Records from a data collection
*** Block opens ***

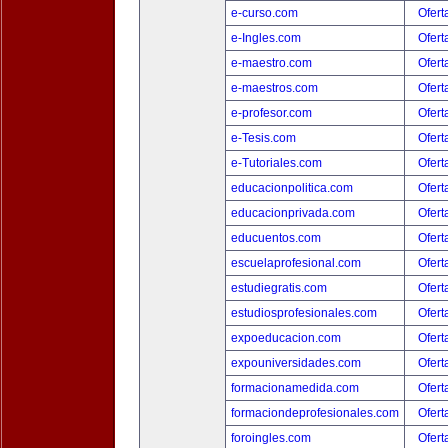
e-curso.com
Ofert
e-Ingles.com
Ofert
e-maestro.com
Ofert
e-maestros.com
Ofert
e-profesor.com
Ofert
e-Tesis.com
Ofert
e-Tutoriales.com
Ofert
educacionpolitica.com
Ofert
educacionprivada.com
Ofert
educuentos.com
Ofert
escuelaprofesional.com
Ofert
estudiegratis.com
Ofert
estudiosprofesionales.com
Ofert
expoeducacion.com
Ofert
expouniversidades.com
Ofert
formacionamedida.com
Ofert
formaciondeprofesionales.com
Ofert
foroingles.com
Ofert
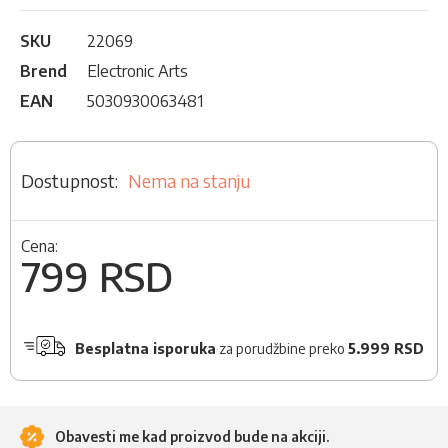
SKU
22069
Brend
Electronic Arts
EAN
5030930063481
Nema na stanju
Cena:
799 RSD
Besplatna isporuka
za porudžbine preko
5.999 RSD
Obavesti me kad proizvod bude na akciji.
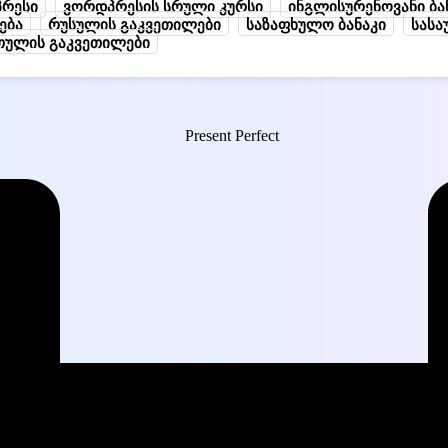
რესი
ვორდპრესის სრული კურსი
ინგლისურენოვანი ბა
ება
რუსულის გაკვეთილები
საზაფხულო ბანაკი
სასა
თულის გაკვეთილები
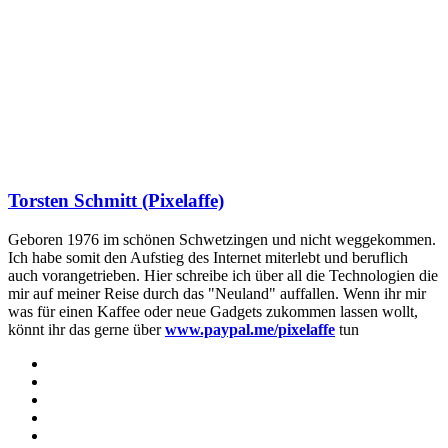
Torsten Schmitt (Pixelaffe)
Geboren 1976 im schönen Schwetzingen und nicht weggekommen.
Ich habe somit den Aufstieg des Internet miterlebt und beruflich
auch vorangetrieben. Hier schreibe ich über all die Technologien die
mir auf meiner Reise durch das "Neuland" auffallen. Wenn ihr mir
was für einen Kaffee oder neue Gadgets zukommen lassen wollt,
könnt ihr das gerne über
www.paypal.me/pixelaffe
tun
Webseite
Facebook
X
LinkedIn
YouTube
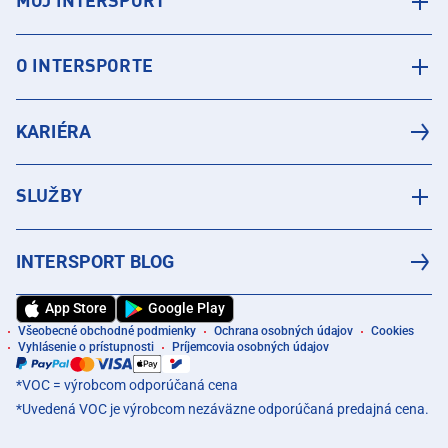
MÔJ INTERSPORT
O INTERSPORTE
KARIÉRA
SLUŽBY
INTERSPORT BLOG
App Store
Google Play
Všeobecné obchodné podmienky
Ochrana osobných údajov
Cookies
Vyhlásenie o prístupnosti
Príjemcovia osobných údajov
*VOC = výrobcom odporúčaná cena
*Uvedená VOC je výrobcom nezáväzne odporúčaná predajná cena.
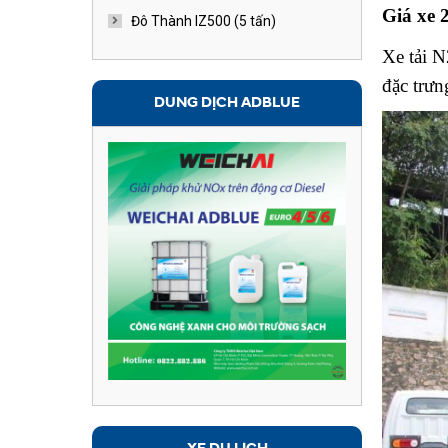
Giá xe
Đô Thành IZ500 (5 tấn)
Xe tải N
đặc trưn
DUNG DỊCH ADBLUE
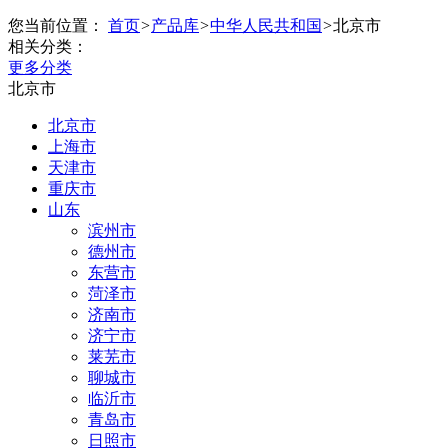
您当前位置：
首页
>
产品库
>
中华人民共和国
>
北京市
相关分类：
更多分类
北京市
北京市
上海市
天津市
重庆市
山东
滨州市
德州市
东营市
菏泽市
济南市
济宁市
莱芜市
聊城市
临沂市
青岛市
日照市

*** Block closes ***

§ **Activity**:
How many lines in the records above contain the string "გაკვეთილები"? Reply with the number alone.

§ **Answer to this task**:
2